Thursday, November 16, 2006

Finders

By Jay Fishman, J.D.
Senior Writer Analyst, CCH, Inc.

An emerging “hot” topic in Blue Sky law is that of finders. A “finder” can be a broker-dealer or agent that introduces a customer to the broker-dealer or agent who will make the actual offer or sale of the issuer’s security to that customer. Similarly, a finder can be an investment adviser or investment adviser representative that introduces a client to an investment adviser or investment adviser representative who will provide the client with the actual investment advice. The question becomes what, if any, regulation should the state impose on the finder, i.e., the introducing broker-dealer or investment adviser.

The two states that have most recently adopted regulations on finders—in 2006—are South Dakota and Texas. South Dakota defines a finder as a person who directly or indirectly: (1) locates, introduces or refers any person to an issuer; (2) does not give investment advice about the advantages or disadvantages of an investment; (3) does not participate in any presentations or negotiations about any material term of an investment; (4) does not receive compensation based on the amount of any investment made but may otherwise receive compensation, with the compensation contingent on a potential investor actually investing; and (5) does not receive any compensation unless the amount is disclosed by the issuer to the investor before the sale of any security. A "finder" does not include a broker-dealer or agent. South Dakota allows a commission to be paid to a finder for soliciting prospective buyers in connection with the State’s intrastate limited offering transactional exemption. South Dakota has also determined that a commission paid to a finder does not violate the conditions of the state’s 25-purchaser limited offering transactional exemption.
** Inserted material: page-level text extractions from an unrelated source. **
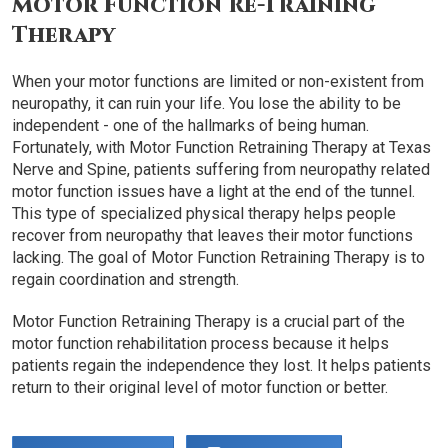
Motor Function Re-Training
Therapy
When your motor functions are limited or non-existent from
neuropathy, it can ruin your life. You lose the ability to be
independent - one of the hallmarks of being human.
Fortunately, with Motor Function Retraining Therapy at Texas
Nerve and Spine, patients suffering from neuropathy related
motor function issues have a light at the end of the tunnel.
This type of specialized physical therapy helps people
recover from neuropathy that leaves their motor functions
lacking. The goal of Motor Function Retraining Therapy is to
regain coordination and strength.
Motor Function Retraining Therapy is a crucial part of the
motor function rehabilitation process because it helps
patients regain the independence they lost. It helps patients
return to their original level of motor function or better.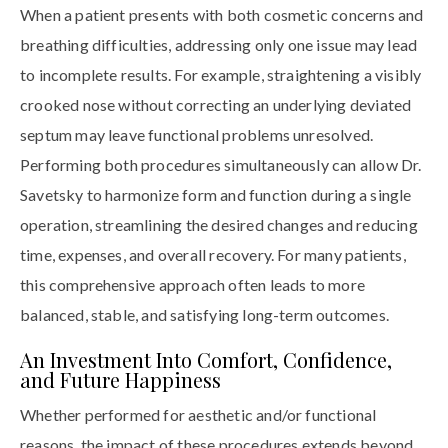
When a patient presents with both cosmetic concerns and
breathing difficulties, addressing only one issue may lead
to incomplete results. For example, straightening a visibly
crooked nose without correcting an underlying deviated
septum may leave functional problems unresolved.
Performing both procedures simultaneously can allow Dr.
Savetsky to harmonize form and function during a single
operation, streamlining the desired changes and reducing
time, expenses, and overall recovery. For many patients,
this comprehensive approach often leads to more
balanced, stable, and satisfying long-term outcomes.
An Investment Into Comfort, Confidence,
and Future Happiness
Whether performed for aesthetic and/or functional
reasons, the impact of these procedures extends beyond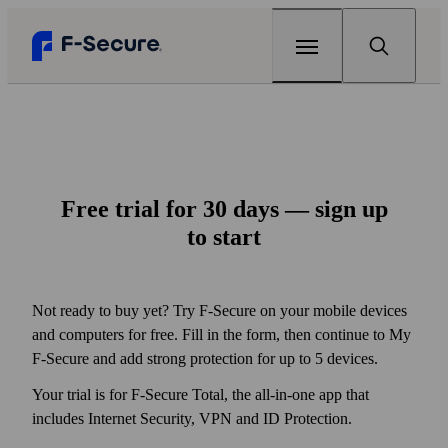
Home
Products
Free trial for 30 days — sign up
F‑Secure Total
Renew
to start
Complete online protection
Articles
F‑Secure Internet Security
Can my home Wi‑Fi be hacked?
Support
Not ready to buy yet? Try F‑Secure on your mobile devices
Award-winning antivirus
and computers for free. Fill in the form, then continue to My
The best antivirus for gaming
Free tools
F‑Secure VPN
F‑Secure and add strong protection for up to 5 devices.
One click to online privacy
Why your every password matters
F‑Secure Link Checker
Scam protection
Your trial is for F‑Secure Total, the all-in-one app that
Check if you can open a link safely
F‑Secure ID Protection
View all articles
includes Internet Security, VPN and ID Protection.
My F‑Secure
Protect your passwords and online identity
F‑Secure Text Message Checker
Texas defines a finder as an individual who receives compensation for introducing an accredited investor to an issuer or an issuer to an accredited investor for the sole purpose of creating a potential investment in the issuer's securities. The finder is prohibited from negotiating the terms of the investment or from advising either party about the advantages or disadvantages of entering into the investment. An individual registered as a finder may not register in any other capacity but a registered general dealer may engage in finder activity without becoming separately registered as a finder. The activities, required disclosures and records for finders are specified. Finders are exempt from dealer supervisory requirements.

States that previously issued regulations on finders include Iowa and Michigan. An Iowa interpretive opinion from 2001 determined that investment adviser representatives, banks, attorneys, certified public accountants, broker-dealers, agents or insurance agents who refer clients to an investment adviser for no special compensation are excluded from the "investment adviser" definition but not from the "investment adviser representative" definition because the SEC definition of an investment adviser representative, relied on by the states, does not contain exclusions. Michigan defines a "finder" as a person who, for consideration, participates in the offer to sell, sale, or purchase of securities or commodities by locating, introducing, or referring potential purchasers or sellers but excludes from its “broker-dealer” definition a person acting solely as a finder and registered under the Michigan Securities Act or acting as finder incident to the state’s merger transaction exemption. Michigan’s definition of an investment adviser includes a person who acts a finder in conjunction with the offer, sale or purchase of a security.

California has solicited comments from the securities industry, due December 28, 2006, on how the state should regulate finders.